Pudrovska pointed out that the study does not focus on that lower-income families are more prone to being obese, but that obese people generally earn less income.
“We started early in [the participants’] life and looked at the reciprocal relationship, by directional relationship, between poverty and obesity,” Pudrovska said. “It’s not that poverty increases your risk of obesity, but [for those] people who are obese in early life, their obesity also adversely affects their socioeconomic achievements.”
According to the study, women are more prone to having their careers hindered by obesity.
“This reciprocal chain was especially strong for women, and less so for men — especially the effect of obesity as a deterrent for socioeconomic achievement,” Pudrovska said.
Along with her co-authors, Eric Reither of Utah State University and Ellis Logan and Kyler Sherman-Wilkins of Pennsylvania State University, Pudrovska was able to evidence this by analyzing data from the Wisconsin Longitudinal Study. The study tracked the body mass and economic status of over 10,000 men and women for 36 years after their high school graduation.

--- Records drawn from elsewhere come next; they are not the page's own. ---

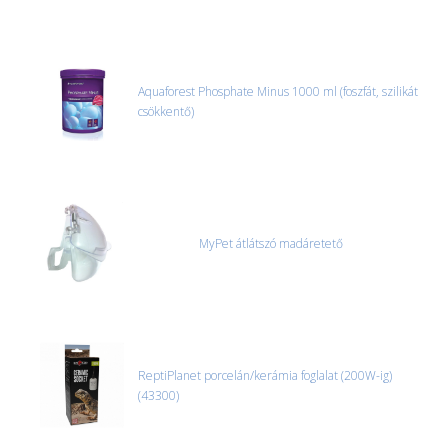
Aquaforest Phosphate Minus 1000 ml (foszfát, szilikát
csökkentő)
MyPet átlátszó madáretető
ReptiPlanet porcelán/kerámia foglalat (200W-ig)
(43300)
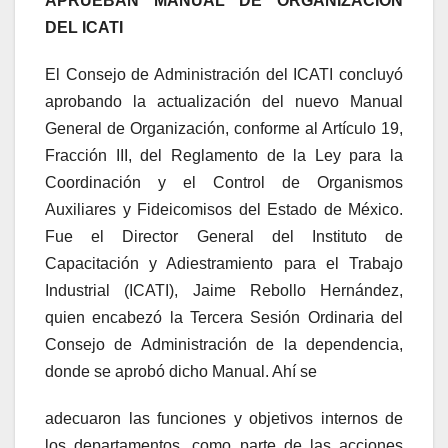
APRUEBAN MANUAL DE ORGANIZACIÓN
DEL ICATI
El Consejo de Administración del ICATI concluyó
aprobando la actualización del nuevo Manual
General de Organización, conforme al Artículo 19,
Fracción III, del Reglamento de la Ley para la
Coordinación y el Control de Organismos
Auxiliares y Fideicomisos del Estado de México.
Fue el Director General del Instituto de
Capacitación y Adiestramiento para el Trabajo
Industrial (ICATI), Jaime Rebollo Hernández,
quien encabezó la Tercera Sesión Ordinaria del
Consejo de Administración de la dependencia,
donde se aprobó dicho Manual. Ahí se
adecuaron las funciones y objetivos internos de
los departamentos, como parte de las acciones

Reither developed a measure that would depict the extent of students’ obesity by evaluating over 7,000 high school yearbooks with a system of coding.
Sherman-Wilkins said people should reinforce positive values early on to try and avoid the correlation between obesity and socioeconomic disadvantage.
“It’s very cliché, but knowledge is power,” Sherman-Wilkins said. “Part of the challenge when crafting policies that address social issues is that people tend to not really understand what kind of mechanisms underlie those social issues. Early life matters, so interventions should be tailored to early life.”